Task statement:
What is needed is an exact transcription of the listing, with the images removed.
::::::
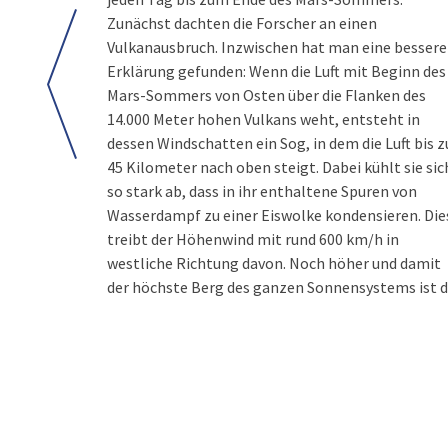
Zunächst dachten die Forscher an einen
Vulkanausbruch. Inzwischen hat man eine bessere
Erklärung gefunden: Wenn die Luft mit Beginn des
Mars-Sommers von Osten über die Flanken des
14.000 Meter hohen Vulkans weht, entsteht in
dessen Windschatten ein Sog, in dem die Luft bis z
45 Kilometer nach oben steigt. Dabei kühlt sie sic
so stark ab, dass in ihr enthaltene Spuren von
Wasserdampf zu einer Eiswolke kondensieren. Die
treibt der Höhenwind mit rund 600 km/h in
westliche Richtung davon. Noch höher und damit
der höchste Berg des ganzen Sonnensystems ist d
::::::
Expected answer:
Zunächst dachten die Forscher an einen
Vulkanausbruch. Inzwischen hat man eine bessere
Erklärung gefunden: Wenn die Luft mit Beginn des
Mars-Sommers von Osten über die Flanken des
14.000 Meter hohen Vulkans weht, entsteht in
dessen Windschatten ein Sog, in dem die Luft bis z
45 Kilometer nach oben steigt. Dabei kühlt sie sic
so stark ab, dass in ihr enthaltene Spuren von
Wasserdampf zu einer Eiswolke kondensieren. Die
treibt der Höhenwind mit rund 600 km/h in
westliche Richtung davon. Noch höher und damit
der höchste Berg des ganzen Sonnensystems ist d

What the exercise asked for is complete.